Raymond Anthony Andrews, 63, was yesterday sentenced on seven counts of controlling a business while bankrupt, plus two each of obtaining credit by deception and concealing property, namely two bank accounts.
Andrews was bankrupted in 2008 after a creditors' petition. He had been director of four failed companies, one of which was laser hair removal company IMG MedPro, before his bankruptcy.
An undischarged bankrupt cannot engage any business management or control or obtain credit without the the Official Assignee's permission.
But between 2008 and 2011, Andrews defied the Official Assignee's instructions and engaged in similar business activities after misrepresenting himself to business owners in the industry he had previously worked in.
Judge Thomas Ingram said Andrews "deceived and preyed on vulnerable people" over several years, including using his son's name as a front for some of his activities. When Andrews belatedly asked the Official Assignee for permission to have control of a business and was refused, he became unco-operative and continued deceiving people, the judge said.
The two charges of concealing property relate to his failure to tell the Official Assignee he opened two bank accounts in December 2008 and January 2011.
A forensic analysis of bank statements found Andrews received undeclared income of $100,020.57 between December 24, 2008 and August 8, 2011.
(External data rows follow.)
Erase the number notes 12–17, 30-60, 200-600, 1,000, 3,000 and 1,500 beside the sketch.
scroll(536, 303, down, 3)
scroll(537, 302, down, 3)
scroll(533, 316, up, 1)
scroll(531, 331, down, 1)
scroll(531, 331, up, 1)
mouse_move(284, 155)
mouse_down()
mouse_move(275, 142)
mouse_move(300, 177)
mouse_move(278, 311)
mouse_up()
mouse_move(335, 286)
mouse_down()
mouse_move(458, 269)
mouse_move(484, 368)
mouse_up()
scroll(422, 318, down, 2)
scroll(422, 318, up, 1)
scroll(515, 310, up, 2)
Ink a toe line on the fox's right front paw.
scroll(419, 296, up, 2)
Defence lawyer Bill Nabney sought home detention.
But Judge Ingram told Andrews, found guilty at a jury trial last month, he needed to protect the rest of the community from "serial liars" like him.
"I have met some liars in my 35 years working in the courts but the lies you have told have been significantly outstanding, and you even had the jury in fits of laughter because your explanations were so improbable."